Ibadah haji banyak memberikan inspirasi umat Islam untuk melakukan bisnis dan
mengilhami manusia untuk menciptakan alat transportasi modern. Betapa tidak,
ketika musim haji tiba para penjahit tentu akan kebanjiran pesanan untuk
membuat pakaian ihram yang berdampak pada melonjaknya omzet (pendapatan).
Kelompok tertentu mengadakan bimbingan haji plus demi kelancaran pelaksaan
ibadah haji di Makkah al-Mukarramah nantinya bagi para calon jamaah haji. Tentu
bimbingan haji ini tidak gratis tetapi juga menghasilkan rezeki yang tidak
kecil. Bimbingan ini juga tentu akan melibatkan banyak orang dari kalangan
akademis (‘ulamâ’) yang juga akan membantu dan memberikan peluang bagi mereka
untuk mengais rezeki yang halal lagi baik. Di sisi lain, jarak yang jauh antara
Indonesia dan Makkah membuat manusia berfikir untuk menciptakan alat
transportasi baru. Dengan demikian mereka juga akan mendapatkan keuntungan jika
proyek mereka itu berhasil dan lebih jauh dari itu kenyamanan pelaksaan ibadah
haji akan dirasakan dengan adanya pesawat-pesawat baru.

+===+

Tugas yang Diminta>
Sebutkan semua pihak yang, menurut teks tentang ibadah haji di atas, memperoleh pendapatan, rezeki, atau keuntungan.

+===+

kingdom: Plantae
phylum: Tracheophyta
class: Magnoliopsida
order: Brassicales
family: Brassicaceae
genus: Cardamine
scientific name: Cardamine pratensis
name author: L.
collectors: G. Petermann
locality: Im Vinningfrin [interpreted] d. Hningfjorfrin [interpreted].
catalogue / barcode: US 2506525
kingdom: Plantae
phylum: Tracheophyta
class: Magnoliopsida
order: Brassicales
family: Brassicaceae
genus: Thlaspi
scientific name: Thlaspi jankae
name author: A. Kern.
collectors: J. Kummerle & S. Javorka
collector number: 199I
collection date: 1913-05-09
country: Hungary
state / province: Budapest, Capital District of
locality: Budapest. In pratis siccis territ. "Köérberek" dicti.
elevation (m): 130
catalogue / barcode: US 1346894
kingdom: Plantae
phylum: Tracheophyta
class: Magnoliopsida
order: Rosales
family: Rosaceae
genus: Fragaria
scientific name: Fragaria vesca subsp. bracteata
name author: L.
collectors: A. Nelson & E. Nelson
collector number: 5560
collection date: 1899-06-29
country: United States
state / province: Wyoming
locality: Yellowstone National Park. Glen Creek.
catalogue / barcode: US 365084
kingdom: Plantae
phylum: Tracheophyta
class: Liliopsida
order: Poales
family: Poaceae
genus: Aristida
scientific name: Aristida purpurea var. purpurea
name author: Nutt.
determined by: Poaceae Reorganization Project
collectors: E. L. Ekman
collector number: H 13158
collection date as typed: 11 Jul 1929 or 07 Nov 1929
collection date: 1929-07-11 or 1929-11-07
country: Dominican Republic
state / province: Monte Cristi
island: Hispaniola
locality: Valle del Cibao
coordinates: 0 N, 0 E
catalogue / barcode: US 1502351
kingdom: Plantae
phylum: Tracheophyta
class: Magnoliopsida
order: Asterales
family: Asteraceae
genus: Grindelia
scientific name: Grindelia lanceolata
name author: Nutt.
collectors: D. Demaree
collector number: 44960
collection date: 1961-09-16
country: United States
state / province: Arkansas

+===+

Jawaban Tugas>
1. Para penjahit yang membuat pakaian ihram
2. Kelompok tertentu yang mengadakan bimbingan haji plus
3. Orang-orang dari kalangan akademis (‘ulamâ’) yang terlibat dalam bimbingan haji
4. Manusia yang menciptakan alat transportasi baru, jika proyek mereka berhasil